In order to keep clean your working environment it is advised to download virtualenv
to create an isolated
python environment.
To install virtualenv
globally using pip run
[sudo] pip install virtualenv
Now we can create an isolated python environment. We use Python3 so we need a Python3 virtual environment, in order to create it run
cd ~
mkdir thxou-venv/
cd thxou-venv/
virtualenv -p python3 thxvenv
Now that we created the virtual environment we need to activate it
source ~/thxou-venv/thxvenv/bin/activate
Now go to the src/ folder of the project and install the dependencies of the project using pip
pip3 install -r requirements.txt
You are ready to run the scripts below. To deactivate the virtual environment(when you finish working with the scripts) type the command
deactivate
A Query by Singing/Humming approach (QbSH) approach using Dynamic Time Warping (DTW). Workflow tutorial:
- Download and extract the MIR-QBSH dataset and place it under
src/datasets/MIR-QBSH-corpus/
. - Change working directory to
src/
- Execute
create_dbs.sh
in order to extract the.midi
and.wave
pitch vectors and store them in the corresponding pickle files. - Execute the following:
./search.py --preprocess --pickle-whole --database "./midi.pickle" "./wave.pickle"

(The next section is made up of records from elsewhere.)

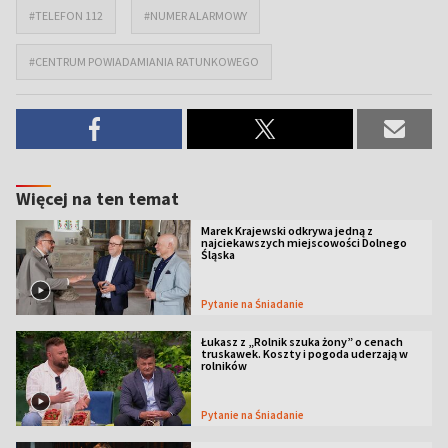
#TELEFON 112
#NUMER ALARMOWY
#CENTRUM POWIADAMIANIA RATUNKOWEGO
Więcej na ten temat
Marek Krajewski odkrywa jedną z
najciekawszych miejscowości Dolnego
Śląska
Pytanie na Śniadanie
Łukasz z „Rolnik szuka żony” o cenach
truskawek. Koszty i pogoda uderzają w
rolników
Pytanie na Śniadanie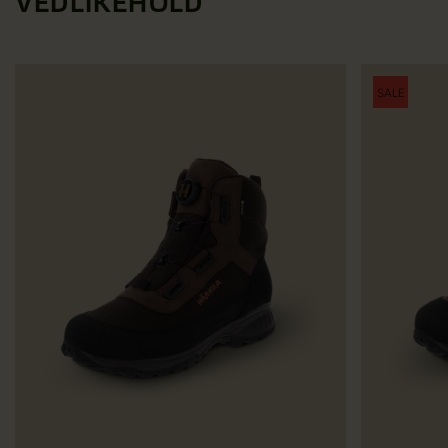
VEDLIKEHOLD
SALE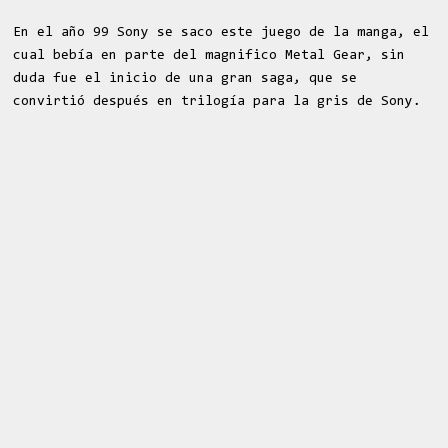
En el año 99 Sony se saco este juego de la manga, el
cual bebía en parte del magnifico Metal Gear, sin
duda fue el inicio de una gran saga, que se
convirtió después en trilogía para la gris de Sony.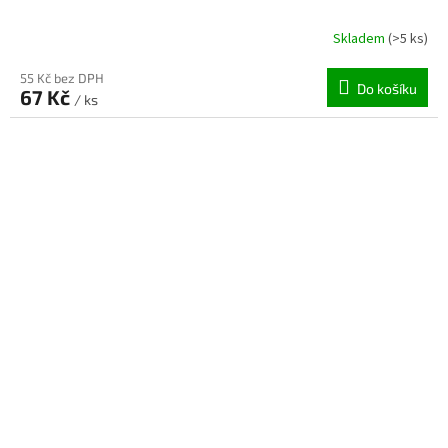
Skladem
(>5 ks)
55 Kč bez DPH
Do košíku
67 Kč
/ ks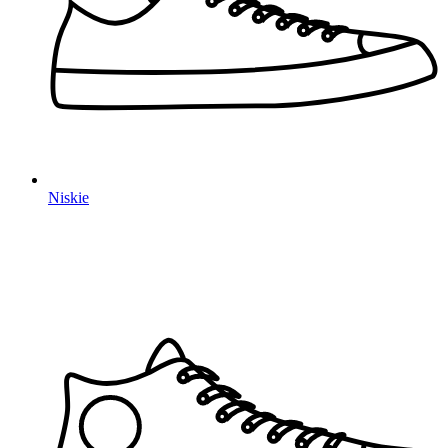
Niskie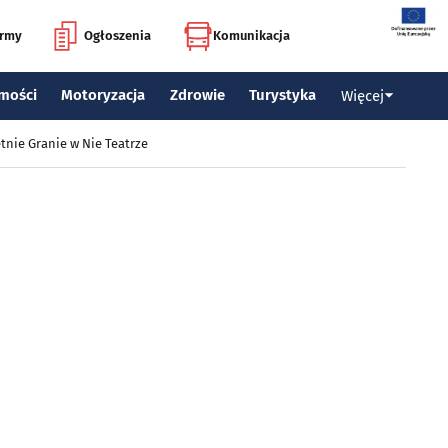
irmy
Ogłoszenia
Komunikacja
mości
Motoryzacja
Zdrowie
Turystyka
Więcej
tnie Granie w Nie Teatrze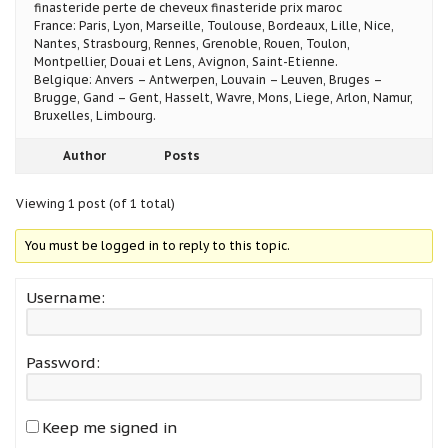
finasteride perte de cheveux finasteride prix maroc
France: Paris, Lyon, Marseille, Toulouse, Bordeaux, Lille, Nice,
Nantes, Strasbourg, Rennes, Grenoble, Rouen, Toulon,
Montpellier, Douai et Lens, Avignon, Saint-Etienne.
Belgique: Anvers – Antwerpen, Louvain – Leuven, Bruges –
Brugge, Gand – Gent, Hasselt, Wavre, Mons, Liege, Arlon, Namur,
Bruxelles, Limbourg.
Author
Posts
Viewing 1 post (of 1 total)
You must be logged in to reply to this topic.
Username:
Password:
Keep me signed in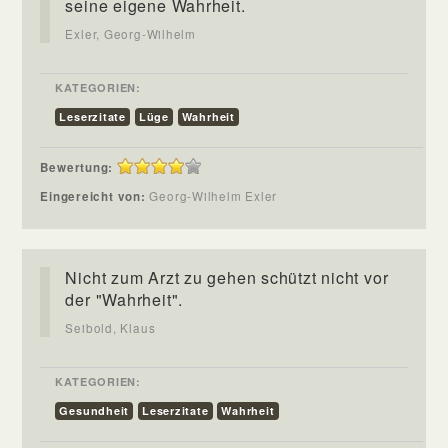
seine eigene Wahrheit.
Exler, Georg-Wilhelm
KATEGORIEN:
Leserzitate
Lüge
Wahrheit
Bewertung:
Eingereicht von:
Georg-Wilhelm Exler
Nicht zum Arzt zu gehen schützt nicht vor
der "Wahrheit".
Seibold, Klaus
KATEGORIEN:
Gesundheit
Leserzitate
Wahrheit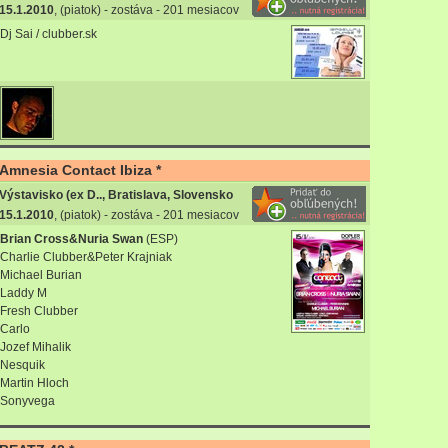
15.1.2010
, (piatok) - zostáva - 201 mesiacov
Dj Sai / clubber.sk
Amnesia Contact Ibiza *
Výstavisko (ex D.., Bratislava, Slovensko
15.1.2010
, (piatok) - zostáva - 201 mesiacov
Brian Cross&Nuria Swan
(ESP)
Charlie Clubber&Peter Krajniak
Michael Burian
Laddy M
Fresh Clubber
Carlo
Jozef Mihalik
Nesquik
Martin Hloch
Sonyvega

This should iterate every element in wave.pickle
, normalize it (maybe we should change this, as it isn't really normalization) and try to find the best matches for it in midi.pickle
. The MIDI pitch vectors remain unchanged and all of the preprocessing refers to the input query pitch vector. This workflow creates once the pitch vectors databases, which is a very time-consuming task, and performs normalization/preprocessing of the input query in run-time, allowing easier experimentation. Most of this approach has been adapted from this. The MIR dataset is preferred because it guarantees that all input queries start from the beginning, as it states:
All queries are from the beginning of references.
IOACAS on the other hand, states:
No guarantee for each humming starts from the beginning of the songs.
We consider a match if for each query, the ground truth is contained in the top ten matches sorted by DTW score. Thus, in the MIR corpus we were able to achieve an accuracy of 58.77% with a sample size of 4431 queries.